Por M. Angel Villa Juárez
Morelia, Mich. 20 mayo 2026.- En un estado donde muchas veces la tierra se explota a lo loco y primero se cava antes de preguntar permisos, ahora sí le pusieron freno a un banco de materiales pétreos en Múgica, luego de que autoridades ambientales detectaran que los responsables seguían trabajando sin cumplir las medidas necesarias para regularizar el daño ecológico.
La Procuraduría de Protección al Ambiente informó que el sitio fue clausurado después de que los encargados ignoraran durante meses varios requerimientos relacionados con impacto ambiental y aprovechamiento legal del terreno.
Según explicó la dependencia, anteriormente se les había pedido presentar un Estudio de Daño Ambiental y tramitar permisos básicos para operar conforme a la ley, entre ellos la licencia de aprovechamiento y la autorización en materia de impacto ambiental. Pero como los responsables se hicieron de la vista gorda y siguieron trabajando, la autoridad decidió meter sello de clausura hasta nuevo aviso.
En muchas regiones de Michoacán, este tipo de bancos de arena y grava suelen operar en medio de reclamos vecinales por polvo, daños al entorno y afectaciones a ríos o caminos, mientras las comunidades terminan respirando tierra y viendo cómo el paisaje cambia a punta de maquinaria pesada.
Además de la clausura, personal de la Proam también cayó al basurero municipal de Múgica para revisar si el lugar cumple con la famosa NOM-083-SEMARNAT-2003, esa norma que en papel debería evitar que los tiraderos terminen convertidos en focos de contaminación y enfermedades.
Durante la inspección revisaron si existe geomembrana, control de líquidos contaminantes y separación adecuada de residuos, porque en muchos municipios los basureros funcionan más como montañas improvisadas de basura que como sitios realmente preparados para manejar desperdicios.
La realidad es que para muchas comunidades el tema ambiental casi siempre llega tarde, cuando ya hay ríos contaminados, cerros pelones o terrenos dañados. Por eso vecinos de distintas regiones suelen reclamar que las inspecciones no solo aparezcan cuando el problema ya está encima, sino antes de que los negocios irregulares terminen dejando cicatrices permanentes en el entorno.
────
▶ _Tareas del ejercicio_
[1] Indica si cada afirmación concuerda con la nota sobre Múgica y cita las palabras de la nota que lo deciden: (a) el banco de materiales pétreos fue clausurado después de que los encargados ignoraran requerimientos durante meses; (b) la clausura se impuso por un plazo fijo de treinta días; (c) en el basurero municipal se revisó si existe geomembrana.
[2] Devuelve sin cambios el fragmento de la nota sobre Múgica comprendido entre "La Procuraduría de" y "hasta nuevo aviso.", ambos incluidos.

▶ _Extracto de datos_
────
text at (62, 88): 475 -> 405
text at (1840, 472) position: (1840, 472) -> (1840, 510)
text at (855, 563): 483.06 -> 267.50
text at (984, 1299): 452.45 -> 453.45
────
▶ _Respuestas del ejercicio_
[1]
(a) Sí: "el sitio fue clausurado después de que los encargados ignoraran durante meses varios requerimientos relacionados con impacto ambiental y aprovechamiento legal del terreno".
(b) No: "la autoridad decidió meter sello de clausura hasta nuevo aviso".
(c) Sí: "Durante la inspección revisaron si existe geomembrana".

[2]
La Procuraduría de Protección al Ambiente informó que el sitio fue clausurado después de que los encargados ignoraran durante meses varios requerimientos relacionados con impacto ambiental y aprovechamiento legal del terreno.
Según explicó la dependencia, anteriormente se les había pedido presentar un Estudio de Daño Ambiental y tramitar permisos básicos para operar conforme a la ley, entre ellos la licencia de aprovechamiento y la autorización en materia de impacto ambiental. Pero como los responsables se hicieron de la vista gorda y siguieron trabajando, la autoridad decidió meter sello de clausura hasta nuevo aviso.